## Text provided
┄┄┄┄┄┄
Stenciled Backdrop Tutorial:
Here's what I did:
DecoArt sent me a huge bundle of art goodies a bit ago and I've been dying to use some of their products for a project. 
I'm loving this stencil and to go with the colors of my master bedroom I used an yellow acrylic paint, and their fabric medium to better adhere to the fabric.
Once I stenciled it out, I felt the drastic color and stencil was a bit much against the acid wash of the mirror so I layered one more layer of DecoArt's paint in grey.


I just stapled this to the cardboard backing that was with the frame and was ready to assemble.

While doing all these steps I had primed and painted the frame in a glossy white paint too.

My {gorgeous} result:

Has this decor craze hit your house yet? Let me know if you've done your own Anthropologie inspired project or acid mirrors!


  1. Very neat! I didn't really see where this was going until I saw the final product. Looks great!

  2. Looks great and creative. Now as your mom please wear protective clothing and goggles- I don't want to be called from the emergency room.

  3. I am visiting via Today's Creative Blog.

    This is a fantastic project! Thank you for sharing.

    Happy Tuesday!
┄┄┄┄┄┄
## The data
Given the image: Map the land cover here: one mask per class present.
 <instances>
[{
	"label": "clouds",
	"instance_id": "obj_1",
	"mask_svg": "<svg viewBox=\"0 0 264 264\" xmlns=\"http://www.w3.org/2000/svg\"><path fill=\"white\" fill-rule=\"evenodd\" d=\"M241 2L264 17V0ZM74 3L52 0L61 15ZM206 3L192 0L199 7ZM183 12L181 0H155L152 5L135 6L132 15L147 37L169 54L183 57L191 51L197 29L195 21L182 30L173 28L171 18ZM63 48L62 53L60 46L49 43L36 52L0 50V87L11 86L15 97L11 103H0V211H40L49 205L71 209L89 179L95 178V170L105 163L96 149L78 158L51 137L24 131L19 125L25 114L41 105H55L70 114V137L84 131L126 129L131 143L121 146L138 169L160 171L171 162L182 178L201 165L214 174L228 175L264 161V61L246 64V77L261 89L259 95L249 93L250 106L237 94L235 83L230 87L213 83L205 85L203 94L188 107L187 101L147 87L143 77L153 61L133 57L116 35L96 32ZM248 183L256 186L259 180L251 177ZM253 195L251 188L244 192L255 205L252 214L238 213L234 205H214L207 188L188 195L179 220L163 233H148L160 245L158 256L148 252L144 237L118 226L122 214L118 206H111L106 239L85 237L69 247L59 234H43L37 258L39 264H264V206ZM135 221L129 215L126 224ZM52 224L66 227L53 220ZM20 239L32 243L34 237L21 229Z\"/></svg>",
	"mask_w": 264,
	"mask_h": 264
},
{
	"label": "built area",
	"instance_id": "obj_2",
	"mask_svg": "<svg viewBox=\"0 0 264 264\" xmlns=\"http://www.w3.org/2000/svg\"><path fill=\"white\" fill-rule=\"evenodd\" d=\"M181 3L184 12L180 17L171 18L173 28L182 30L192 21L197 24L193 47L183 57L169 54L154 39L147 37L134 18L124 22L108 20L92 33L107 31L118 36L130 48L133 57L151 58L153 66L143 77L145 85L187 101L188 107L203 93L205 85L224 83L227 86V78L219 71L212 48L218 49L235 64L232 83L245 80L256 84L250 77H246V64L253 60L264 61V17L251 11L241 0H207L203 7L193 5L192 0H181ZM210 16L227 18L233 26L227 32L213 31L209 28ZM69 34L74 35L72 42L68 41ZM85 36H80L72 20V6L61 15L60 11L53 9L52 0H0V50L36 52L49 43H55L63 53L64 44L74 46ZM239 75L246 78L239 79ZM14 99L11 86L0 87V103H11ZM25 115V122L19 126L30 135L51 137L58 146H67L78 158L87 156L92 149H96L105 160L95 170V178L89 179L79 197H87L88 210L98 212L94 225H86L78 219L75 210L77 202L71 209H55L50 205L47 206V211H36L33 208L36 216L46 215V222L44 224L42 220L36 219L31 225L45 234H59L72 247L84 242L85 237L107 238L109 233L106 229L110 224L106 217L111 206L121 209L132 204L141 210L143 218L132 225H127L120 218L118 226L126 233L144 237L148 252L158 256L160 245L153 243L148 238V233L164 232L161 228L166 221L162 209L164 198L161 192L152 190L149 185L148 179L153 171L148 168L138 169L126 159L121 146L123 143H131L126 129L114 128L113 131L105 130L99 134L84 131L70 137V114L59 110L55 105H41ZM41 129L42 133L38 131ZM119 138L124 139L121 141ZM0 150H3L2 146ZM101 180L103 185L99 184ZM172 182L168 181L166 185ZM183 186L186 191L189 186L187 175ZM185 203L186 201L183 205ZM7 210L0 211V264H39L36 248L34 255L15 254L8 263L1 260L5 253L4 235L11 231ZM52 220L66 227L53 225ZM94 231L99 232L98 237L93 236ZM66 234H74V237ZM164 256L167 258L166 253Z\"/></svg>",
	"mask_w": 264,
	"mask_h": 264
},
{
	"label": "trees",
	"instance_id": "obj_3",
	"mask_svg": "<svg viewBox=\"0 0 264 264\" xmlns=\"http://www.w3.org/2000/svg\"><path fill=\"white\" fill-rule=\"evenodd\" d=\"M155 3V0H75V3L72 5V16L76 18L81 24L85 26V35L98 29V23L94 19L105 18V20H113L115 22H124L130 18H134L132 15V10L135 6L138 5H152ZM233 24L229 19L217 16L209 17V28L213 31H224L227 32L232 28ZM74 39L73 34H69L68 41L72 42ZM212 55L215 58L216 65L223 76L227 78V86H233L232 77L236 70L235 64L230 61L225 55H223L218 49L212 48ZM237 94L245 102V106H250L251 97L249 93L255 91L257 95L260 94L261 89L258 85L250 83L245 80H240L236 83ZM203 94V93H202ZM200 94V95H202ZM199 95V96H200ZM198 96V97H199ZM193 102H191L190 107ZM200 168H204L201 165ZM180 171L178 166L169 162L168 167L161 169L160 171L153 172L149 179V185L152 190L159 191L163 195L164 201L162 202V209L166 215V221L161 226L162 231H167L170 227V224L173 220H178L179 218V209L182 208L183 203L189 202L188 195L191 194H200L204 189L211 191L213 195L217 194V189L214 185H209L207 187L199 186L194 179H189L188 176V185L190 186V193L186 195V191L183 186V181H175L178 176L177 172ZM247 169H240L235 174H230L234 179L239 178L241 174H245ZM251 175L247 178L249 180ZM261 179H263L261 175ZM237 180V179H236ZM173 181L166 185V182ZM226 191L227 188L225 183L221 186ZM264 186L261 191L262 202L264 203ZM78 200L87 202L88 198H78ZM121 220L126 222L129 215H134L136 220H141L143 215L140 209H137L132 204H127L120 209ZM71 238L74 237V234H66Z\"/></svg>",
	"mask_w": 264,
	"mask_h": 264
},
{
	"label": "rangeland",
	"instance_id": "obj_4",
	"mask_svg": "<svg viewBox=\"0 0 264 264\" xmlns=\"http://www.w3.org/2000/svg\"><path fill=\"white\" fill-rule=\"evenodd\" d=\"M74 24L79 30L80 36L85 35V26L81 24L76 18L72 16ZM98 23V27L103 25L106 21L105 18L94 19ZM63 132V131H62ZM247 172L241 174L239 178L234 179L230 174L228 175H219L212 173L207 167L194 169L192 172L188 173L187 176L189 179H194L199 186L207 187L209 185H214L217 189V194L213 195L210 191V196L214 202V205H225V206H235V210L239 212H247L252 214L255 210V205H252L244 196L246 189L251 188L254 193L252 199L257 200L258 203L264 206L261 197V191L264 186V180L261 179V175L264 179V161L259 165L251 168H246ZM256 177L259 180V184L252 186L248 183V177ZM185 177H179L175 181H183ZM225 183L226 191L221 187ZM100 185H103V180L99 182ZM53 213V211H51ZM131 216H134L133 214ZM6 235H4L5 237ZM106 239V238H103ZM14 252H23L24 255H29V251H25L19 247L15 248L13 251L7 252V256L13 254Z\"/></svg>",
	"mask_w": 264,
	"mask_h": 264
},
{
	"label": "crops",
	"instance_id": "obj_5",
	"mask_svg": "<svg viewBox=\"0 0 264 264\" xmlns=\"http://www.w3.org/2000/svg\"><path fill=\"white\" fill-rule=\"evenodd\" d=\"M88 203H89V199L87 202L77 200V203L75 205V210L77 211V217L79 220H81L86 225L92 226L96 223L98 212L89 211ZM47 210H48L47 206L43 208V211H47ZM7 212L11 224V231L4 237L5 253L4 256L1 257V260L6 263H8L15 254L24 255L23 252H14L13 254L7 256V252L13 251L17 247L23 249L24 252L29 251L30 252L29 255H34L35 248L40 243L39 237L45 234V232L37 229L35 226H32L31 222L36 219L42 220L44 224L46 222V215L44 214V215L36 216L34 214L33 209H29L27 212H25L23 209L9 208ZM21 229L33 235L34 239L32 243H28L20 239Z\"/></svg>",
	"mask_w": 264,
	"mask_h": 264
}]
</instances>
┄┄┄┄┄┄
## Exercise objective
In the stenciled backdrop tutorial, what color of DecoArt paint was added as one more layer after the stenciling? The material has no connection to the stenciled backdrop tutorial.

## Response
Grey.